Indiana Jones and the fedora boom
In a summer crowded with blockbusters, Disney may sweat to recoup the $295m it reportedly spent making “Dial of Destiny”, the fifth and final Indiana Jones film, out on June 30th in America. But the movie is already a hit for a firm in another industry. Herbert Johnson, a 134-year-old London hatmaker, is fielding soaring demand for a certain fedora.
“It’s been just glorious,” says Michelle Poyer-Sleeman, the master hatter who designed the latest iteration of the Poet, the hat first donned by Harrison Ford in “Raiders of the Lost Ark” in 1981. The firm had to keep the product under its hat until a couple of weeks before the movie’s launch. But already the “Destiny Poet” has caused a seven-fold rise in Herbert Johnson’s revenue since June last year. A backlog of over 300 orders waits to be handmade in a workshop that hums with the sound of fans, steam and irons.
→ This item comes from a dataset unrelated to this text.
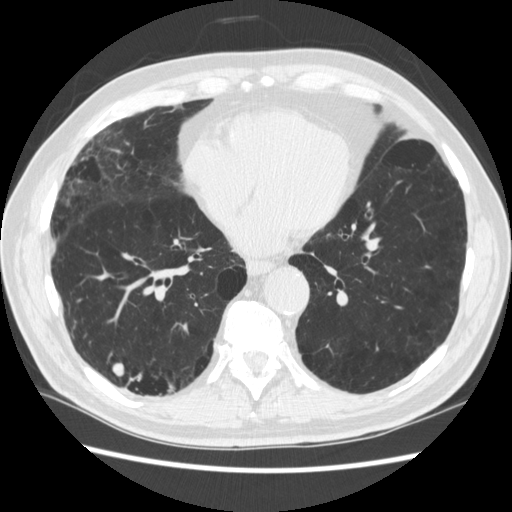
Chest CT (low-dose screening protocol), one axial image; third annual screen; lung window (W 1500 / L -600 HU). Male participant, aged 70 years at enrolment. Former smoker at enrolment.
Expert reader's lesion annotation, bounding box <130,359,176,413> (left, top, right, bottom; pixels). The screening reader recorded 4 non-calcified nodules or masses ≥4 mm on this exam (right lower lobe, right lower lobe, left lower lobe, left lower lobe); which of them this box marks is not recorded.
The boom marks a sharp turnaround for the firm. After the success of “Raiders” it provided Indy’s hats in the follow-ups, “Temple of Doom” (1984) and “Last Crusade” (1989). But a downturn in hat-wearing brought hard times. Venerable hatters such as Italy’s Borsalino went bust. Herbert Johnson was sold and for a while stopped making its hats in-house. For “Kingdom of the Crystal Skull”, Indy’s fourth adventure, in 2008, the producers went elsewhere.